This tax move could get wealthy investors in hot water with IRS


Personal Finance

Certified financial planner Larry Breen, founder of Breen Financial Management in Lake Mary, Florida, said there are several requirements that should be in place for it to be worthwhile.

First, while most deals stipulate that participants be accredited investors, who by regulators’ definition earn at least $200,000 per year, or $300,000 if they are married, the ideal participant will earn more than $500,000, according to Breen. They also must have clean tax records, he said, because these kinds of deals can draw IRS scrutiny. The offerings are often structured through LLCs, further masking the true owners.

Investors also need savvy tax advisors. Both the investor and their advisors need to understand and be comfortable with the tax, legal and property appraisers involved in the deal, Breen said.

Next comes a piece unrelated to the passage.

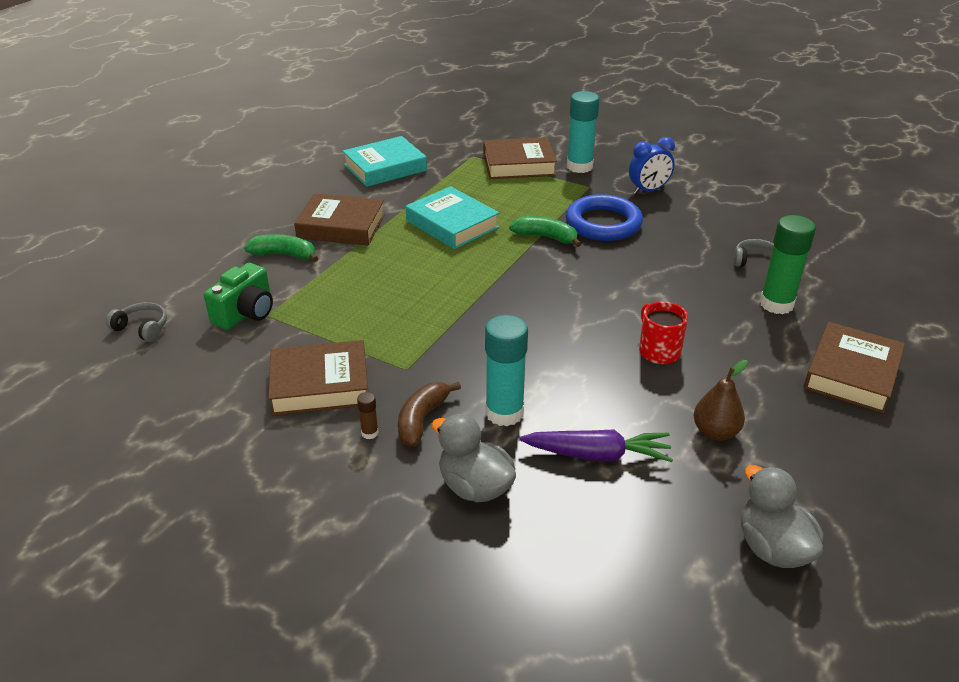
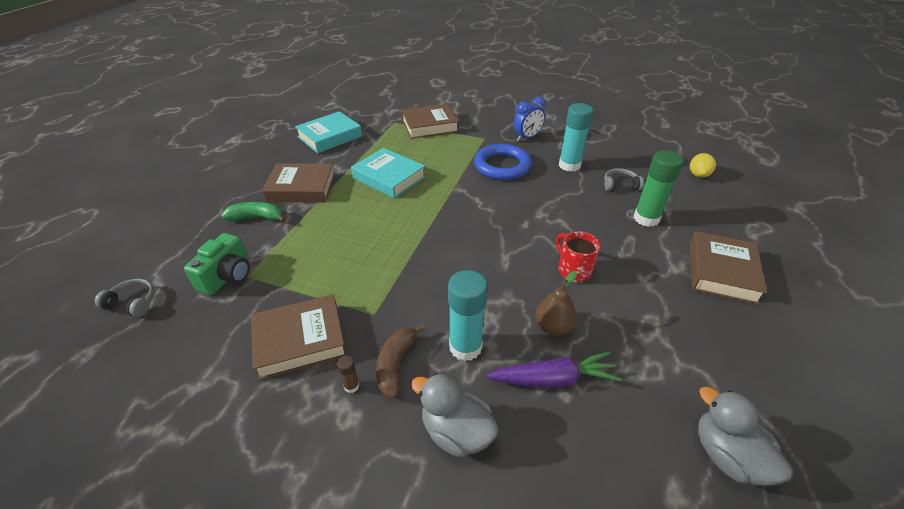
camera: 10 degrees left, 5 degrees up
green banana [509,216,581,247] -> none
turquoise glue stick [567,91,599,173] -> turquoise glue stick moved to [559,103,593,172]
brown pear [694,360,748,441] -> brown pear moved to [535,271,577,336]
none -> yellow lemon [690,153,716,178]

People who put their money in these deals also need to know that the syndicated conservation easement will be most likely be audited by the IRS, and they also could be audited individually.

The best deals, according to Breen, will include a memorandum that discloses all of the risks involved in the “private placement,” a type of non-public sale of securities available to a limited number of investors.

“The thing should read like a Stephen King horror novel,” he said.

From there, the investor has to decide which motivates them more: the risks or rewards tied to the investment.

The appraisal of the land is also a crucial part of the deal. Investors want to make sure they have a top-caliber appraiser who applies best practices, according to Breen.

“That’s the first thing that the IRS is going to challenge,” he said.